Graham Farthing, Partner at Austin Gray, explores the most common reasons why a seller may pull out of an agreement and highlights the buyer’s choices if this happens
The latest set of housing policies are primarily focused on getting more Britons on the property ladder, but as we see the property market starting to pick up again, many buyers can feel anxious about being in a seller’s market.
Before a deal is sealed there are many reasons why a seller may choose not to complete on a sale. Some of these reasons can be traced back to the health of the specific local property market and potential changes that could affect price and demand.
In this expert blog, Mr Farthing explores the most common reasons for a seller to pull out of an agreement to sell their home, and the practical steps that buyers can choose to take.
Gazumping has declined across England and Wales, however, it is still a common issue that affects buyers in property hotspots, in up-and-coming areas and during times of heightened demand. For example, Brighton and London were gazumping capitals during 2014 due to property price increases that far outstripped predictions.
Gazumping occurs when a potential buyer has been outbid by another interested party, after their original offer was already accepted by the seller. The practice is questionable but legal in England and Wales – Scottish law does differ – however, if you have entered into a contract which states that the seller will not accept other offers during a set period, you can sue the seller for breach of contract.

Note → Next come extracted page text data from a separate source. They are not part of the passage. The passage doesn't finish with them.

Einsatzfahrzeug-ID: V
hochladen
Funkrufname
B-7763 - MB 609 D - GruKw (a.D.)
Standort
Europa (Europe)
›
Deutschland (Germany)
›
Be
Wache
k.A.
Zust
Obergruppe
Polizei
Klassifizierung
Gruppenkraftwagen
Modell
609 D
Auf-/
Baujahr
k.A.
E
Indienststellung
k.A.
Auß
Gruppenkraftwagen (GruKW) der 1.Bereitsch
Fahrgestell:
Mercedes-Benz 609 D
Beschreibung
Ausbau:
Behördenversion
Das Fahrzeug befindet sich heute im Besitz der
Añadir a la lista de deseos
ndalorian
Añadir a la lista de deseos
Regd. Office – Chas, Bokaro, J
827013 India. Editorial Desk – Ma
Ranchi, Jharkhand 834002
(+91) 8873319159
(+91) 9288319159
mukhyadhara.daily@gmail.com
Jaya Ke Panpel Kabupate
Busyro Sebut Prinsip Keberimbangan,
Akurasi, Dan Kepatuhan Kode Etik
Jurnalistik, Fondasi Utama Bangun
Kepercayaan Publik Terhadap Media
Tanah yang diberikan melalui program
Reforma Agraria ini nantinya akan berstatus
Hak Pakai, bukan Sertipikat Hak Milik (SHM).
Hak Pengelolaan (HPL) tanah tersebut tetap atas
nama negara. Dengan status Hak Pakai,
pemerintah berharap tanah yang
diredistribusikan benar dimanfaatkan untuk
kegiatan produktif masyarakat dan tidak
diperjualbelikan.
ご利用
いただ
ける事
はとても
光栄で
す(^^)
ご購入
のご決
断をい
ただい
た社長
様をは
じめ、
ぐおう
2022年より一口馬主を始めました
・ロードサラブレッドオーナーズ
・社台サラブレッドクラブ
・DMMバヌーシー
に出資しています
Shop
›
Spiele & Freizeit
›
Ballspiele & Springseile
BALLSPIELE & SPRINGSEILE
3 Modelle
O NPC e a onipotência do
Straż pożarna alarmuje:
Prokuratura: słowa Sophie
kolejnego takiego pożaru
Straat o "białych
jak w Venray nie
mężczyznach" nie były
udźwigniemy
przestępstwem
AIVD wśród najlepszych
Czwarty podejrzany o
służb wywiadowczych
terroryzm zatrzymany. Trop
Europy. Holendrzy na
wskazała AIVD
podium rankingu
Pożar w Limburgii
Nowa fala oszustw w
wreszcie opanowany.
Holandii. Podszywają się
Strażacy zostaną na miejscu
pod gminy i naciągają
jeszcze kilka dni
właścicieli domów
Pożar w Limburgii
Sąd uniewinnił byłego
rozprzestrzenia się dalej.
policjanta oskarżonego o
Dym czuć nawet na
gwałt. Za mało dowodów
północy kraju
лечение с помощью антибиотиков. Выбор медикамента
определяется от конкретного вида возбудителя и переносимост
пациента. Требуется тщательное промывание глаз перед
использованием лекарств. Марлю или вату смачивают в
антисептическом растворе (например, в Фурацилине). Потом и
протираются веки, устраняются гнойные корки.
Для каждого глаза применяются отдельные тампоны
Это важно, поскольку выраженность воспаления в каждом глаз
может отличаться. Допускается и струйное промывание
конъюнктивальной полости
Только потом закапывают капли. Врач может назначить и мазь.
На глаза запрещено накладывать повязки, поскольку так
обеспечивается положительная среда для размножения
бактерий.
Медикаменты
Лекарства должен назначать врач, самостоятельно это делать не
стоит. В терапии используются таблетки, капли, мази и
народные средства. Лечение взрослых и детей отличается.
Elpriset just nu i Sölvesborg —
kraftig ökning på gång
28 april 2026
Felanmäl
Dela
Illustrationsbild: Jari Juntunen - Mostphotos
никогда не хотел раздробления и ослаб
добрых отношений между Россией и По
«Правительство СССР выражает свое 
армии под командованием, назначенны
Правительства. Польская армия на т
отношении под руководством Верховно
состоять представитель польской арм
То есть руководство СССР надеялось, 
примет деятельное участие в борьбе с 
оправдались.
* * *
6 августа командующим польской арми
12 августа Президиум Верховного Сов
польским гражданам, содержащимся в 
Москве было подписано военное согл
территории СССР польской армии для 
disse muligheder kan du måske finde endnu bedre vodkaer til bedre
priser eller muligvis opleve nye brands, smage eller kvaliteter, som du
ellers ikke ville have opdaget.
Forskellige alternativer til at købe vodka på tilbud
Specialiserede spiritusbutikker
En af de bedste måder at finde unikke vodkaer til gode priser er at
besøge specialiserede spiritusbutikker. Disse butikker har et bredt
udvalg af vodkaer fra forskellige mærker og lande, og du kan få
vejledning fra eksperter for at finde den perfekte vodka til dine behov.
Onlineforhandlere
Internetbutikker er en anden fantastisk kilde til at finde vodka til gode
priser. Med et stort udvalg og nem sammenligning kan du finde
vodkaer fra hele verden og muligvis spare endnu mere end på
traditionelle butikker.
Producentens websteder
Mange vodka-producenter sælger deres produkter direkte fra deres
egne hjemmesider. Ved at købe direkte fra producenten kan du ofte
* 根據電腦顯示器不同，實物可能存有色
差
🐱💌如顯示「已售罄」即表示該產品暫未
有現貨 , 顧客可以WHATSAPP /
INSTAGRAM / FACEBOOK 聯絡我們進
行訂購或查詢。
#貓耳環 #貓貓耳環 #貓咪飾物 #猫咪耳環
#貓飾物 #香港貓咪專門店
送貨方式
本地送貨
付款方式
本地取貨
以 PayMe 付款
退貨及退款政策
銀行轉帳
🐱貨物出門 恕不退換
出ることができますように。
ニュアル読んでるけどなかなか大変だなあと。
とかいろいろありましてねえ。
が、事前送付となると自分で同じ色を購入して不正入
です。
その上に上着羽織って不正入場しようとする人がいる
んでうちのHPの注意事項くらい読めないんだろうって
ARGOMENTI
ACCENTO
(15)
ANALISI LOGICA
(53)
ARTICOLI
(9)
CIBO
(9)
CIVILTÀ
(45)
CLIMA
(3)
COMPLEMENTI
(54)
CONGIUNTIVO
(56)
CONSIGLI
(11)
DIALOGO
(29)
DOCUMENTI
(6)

Continuous involvement in gazumped deals can damage an agent’s reputation in the long-term, so it is in the agent’s best interest to prevent it from occurring. However, the best thing a buyer can do to avoid the situation is to prepare beforehand:
– Go in with a fair offer that is in line with the asking price and market conditions, unless other factors come into play – for example, damage to the property, a short lease or if the area is in need of regeneration
– Have your mortgage in place, and a solicitor to carry out the necessary checks to speed up the process
– Make sure that the property is withdrawn from the market after your offer has been accepted – typically four to six weeks after.
The seller may wish to withdraw from a transaction at any time before exchange of contracts. Common reasons for doing this include another buyer putting in a higher bid, keeping hold of the asset during a period of price growth, or waiting to sell due to other market conditions and policies. The buyer does not have any rights to claim the property as their own before contracts are exchanged. You can ask the seller to contribute towards any costs such as legal fees that you have incurred during the process but the seller is not under any obligation to to do this.
Unless you buy a new build, a property sale is almost always part of a long chain that is dependent upon the success of linked transactions. This chain can collapse somewhere along the line, and there is little you can do about it. However, you can invest in home buyers protection insurance to safeguard you against financial risks. If you have sold your house and are looking for another home on the market, you should search for temporary accommodation options as soon as possible and consider a bridging loan to maintain your finances for the next sale.
If you have found your dream home, others may feel the same way. If the property is popular, or if the owner would like to sell quickly and a contract race has been started by the seller, your initial offer may be rejected. The seller or an assigned solicitor should inform all parties involved of the situation, either in writing or over the phone. If the seller does not treat every prospective buyer equally, or the same solicitor is used by the seller and buyer, then both of these scenarios are unlawful. The latter is a conflict of interest, so you may be entitled to challenge the motive and decision of the seller.
Finally, if the seller pulls out of a sale due to unlawful discrimination – basing a decision on race, religion, sex, sexual orientation, disability or gender – you can contact the Citizens Advice Bureau or seek legal aid.